• **Passage shown**:
---------------

Reconnecting Practicing Hygienists with the Nation's Leading Educators and Researchers.

Clinical Insights: The Science Under the Orange Cap

Learn how TheraBreath™ Fresh Breath Mouthrinse starts working instantly to help fight the bacteria that cause oral malodor.

After dental caries and periodontal disease, oral malodor, also known as halitosis or bad breath, is one of the leading causes for patients to visit their dental office.1 Because of this, you should be aware of over-the-counter hygiene products that can help your patients effectively fight oral malodor.

FIGURE 1. TheraBreath™ Fresh Breath rinse is formulated with an average pH of 8.2 to neutralize acids,
and is available in Mild Mint, Icy Mint, and Rainforest Mint.

---------------

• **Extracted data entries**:
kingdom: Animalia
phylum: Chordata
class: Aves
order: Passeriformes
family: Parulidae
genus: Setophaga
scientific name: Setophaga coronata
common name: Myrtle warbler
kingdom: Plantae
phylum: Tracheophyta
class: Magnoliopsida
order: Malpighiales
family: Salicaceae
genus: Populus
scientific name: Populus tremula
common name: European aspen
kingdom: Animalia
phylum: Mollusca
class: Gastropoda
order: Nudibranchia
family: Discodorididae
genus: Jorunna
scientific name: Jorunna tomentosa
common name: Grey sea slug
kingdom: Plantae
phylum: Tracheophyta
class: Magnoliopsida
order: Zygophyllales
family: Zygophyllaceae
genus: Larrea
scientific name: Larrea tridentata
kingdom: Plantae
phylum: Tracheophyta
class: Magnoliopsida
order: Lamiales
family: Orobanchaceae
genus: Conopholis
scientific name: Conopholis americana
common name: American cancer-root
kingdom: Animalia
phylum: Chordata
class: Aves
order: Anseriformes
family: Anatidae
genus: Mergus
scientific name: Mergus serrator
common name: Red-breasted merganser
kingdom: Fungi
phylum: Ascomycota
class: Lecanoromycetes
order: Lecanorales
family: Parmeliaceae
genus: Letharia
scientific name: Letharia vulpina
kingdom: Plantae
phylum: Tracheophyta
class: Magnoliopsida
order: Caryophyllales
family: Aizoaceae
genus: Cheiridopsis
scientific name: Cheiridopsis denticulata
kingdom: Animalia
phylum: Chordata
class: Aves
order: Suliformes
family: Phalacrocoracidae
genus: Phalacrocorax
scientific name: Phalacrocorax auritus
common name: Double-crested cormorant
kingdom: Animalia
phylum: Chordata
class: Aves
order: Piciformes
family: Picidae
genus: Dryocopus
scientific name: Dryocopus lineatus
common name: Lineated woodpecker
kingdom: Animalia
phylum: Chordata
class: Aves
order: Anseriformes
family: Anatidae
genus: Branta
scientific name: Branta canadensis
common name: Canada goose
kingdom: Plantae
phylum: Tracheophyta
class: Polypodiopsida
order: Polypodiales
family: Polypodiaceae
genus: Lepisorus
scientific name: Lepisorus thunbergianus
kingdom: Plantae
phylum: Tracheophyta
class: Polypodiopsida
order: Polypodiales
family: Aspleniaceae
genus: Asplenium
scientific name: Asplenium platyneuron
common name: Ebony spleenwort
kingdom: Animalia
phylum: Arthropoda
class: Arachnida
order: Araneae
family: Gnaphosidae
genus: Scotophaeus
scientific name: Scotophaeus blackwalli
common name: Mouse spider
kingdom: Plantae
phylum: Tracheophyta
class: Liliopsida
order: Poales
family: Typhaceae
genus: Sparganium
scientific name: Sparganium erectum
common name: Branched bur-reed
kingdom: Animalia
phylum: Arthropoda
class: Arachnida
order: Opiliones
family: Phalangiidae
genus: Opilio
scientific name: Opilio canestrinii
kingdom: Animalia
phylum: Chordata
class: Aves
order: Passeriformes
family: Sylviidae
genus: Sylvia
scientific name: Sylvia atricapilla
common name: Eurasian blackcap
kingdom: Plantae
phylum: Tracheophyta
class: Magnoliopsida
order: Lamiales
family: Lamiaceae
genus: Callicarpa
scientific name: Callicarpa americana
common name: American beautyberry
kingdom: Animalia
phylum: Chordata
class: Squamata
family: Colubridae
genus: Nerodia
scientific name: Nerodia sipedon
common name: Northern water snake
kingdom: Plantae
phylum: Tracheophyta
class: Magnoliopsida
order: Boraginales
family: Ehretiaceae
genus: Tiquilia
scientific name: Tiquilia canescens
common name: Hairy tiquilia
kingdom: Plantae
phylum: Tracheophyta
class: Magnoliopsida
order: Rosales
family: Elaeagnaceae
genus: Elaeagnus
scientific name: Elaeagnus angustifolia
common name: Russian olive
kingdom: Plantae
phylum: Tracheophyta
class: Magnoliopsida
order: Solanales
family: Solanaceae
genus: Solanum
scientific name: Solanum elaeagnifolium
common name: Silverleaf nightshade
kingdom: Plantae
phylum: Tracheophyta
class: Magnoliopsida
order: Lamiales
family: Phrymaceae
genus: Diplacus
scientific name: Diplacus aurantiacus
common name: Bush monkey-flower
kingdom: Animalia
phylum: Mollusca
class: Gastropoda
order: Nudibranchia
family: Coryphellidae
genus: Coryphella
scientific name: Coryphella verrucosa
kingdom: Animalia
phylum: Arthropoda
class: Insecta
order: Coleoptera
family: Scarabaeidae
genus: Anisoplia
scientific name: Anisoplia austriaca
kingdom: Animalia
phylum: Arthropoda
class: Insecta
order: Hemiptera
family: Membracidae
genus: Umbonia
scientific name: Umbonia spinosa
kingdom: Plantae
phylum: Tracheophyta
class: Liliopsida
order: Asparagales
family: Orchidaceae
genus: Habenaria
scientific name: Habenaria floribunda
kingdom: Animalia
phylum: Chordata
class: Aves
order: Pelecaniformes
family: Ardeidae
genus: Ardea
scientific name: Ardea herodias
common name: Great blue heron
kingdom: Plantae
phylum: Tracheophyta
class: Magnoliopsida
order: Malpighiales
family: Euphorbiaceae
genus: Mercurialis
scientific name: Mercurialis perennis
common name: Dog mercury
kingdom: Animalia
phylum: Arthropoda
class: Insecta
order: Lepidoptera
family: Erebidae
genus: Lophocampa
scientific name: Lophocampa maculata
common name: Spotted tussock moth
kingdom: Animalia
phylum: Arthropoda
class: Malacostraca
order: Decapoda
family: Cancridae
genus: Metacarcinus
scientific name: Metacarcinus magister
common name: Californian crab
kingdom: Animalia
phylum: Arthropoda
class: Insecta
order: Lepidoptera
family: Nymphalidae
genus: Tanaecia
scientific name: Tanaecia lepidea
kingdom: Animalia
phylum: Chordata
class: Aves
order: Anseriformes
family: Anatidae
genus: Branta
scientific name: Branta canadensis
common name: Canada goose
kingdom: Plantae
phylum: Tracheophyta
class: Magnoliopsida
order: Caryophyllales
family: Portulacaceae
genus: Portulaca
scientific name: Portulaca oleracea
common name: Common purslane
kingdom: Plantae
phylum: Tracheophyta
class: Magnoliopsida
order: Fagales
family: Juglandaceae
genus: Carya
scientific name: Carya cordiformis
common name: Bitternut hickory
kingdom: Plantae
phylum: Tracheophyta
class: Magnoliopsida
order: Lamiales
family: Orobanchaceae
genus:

---------------

• **List of tasks**:
1. In the oral malodor passage:
(a) What is the average pH of TheraBreath™ Fresh Breath rinse?
(b) Which two conditions come before oral malodor among leading causes for patients to visit their dental office?
(c) In which three flavors is the rinse available?
2. Reproduce the oral malodor passage word for word from "Learn how TheraBreath™" to "and Rainforest Mint.".
Rely on the text alone for these answers.

• **Answers to the exercises**:
1.
(a) 8.2
(b) Dental caries and periodontal disease
(c) Mild Mint, Icy Mint, and Rainforest Mint

2.
Learn how TheraBreath™ Fresh Breath Mouthrinse starts working instantly to help fight the bacteria that cause oral malodor.

After dental caries and periodontal disease, oral malodor, also known as halitosis or bad breath, is one of the leading causes for patients to visit their dental office.1 Because of this, you should be aware of over-the-counter hygiene products that can help your patients effectively fight oral malodor.

FIGURE 1. TheraBreath™ Fresh Breath rinse is formulated with an average pH of 8.2 to neutralize acids,
and is available in Mild Mint, Icy Mint, and Rainforest Mint.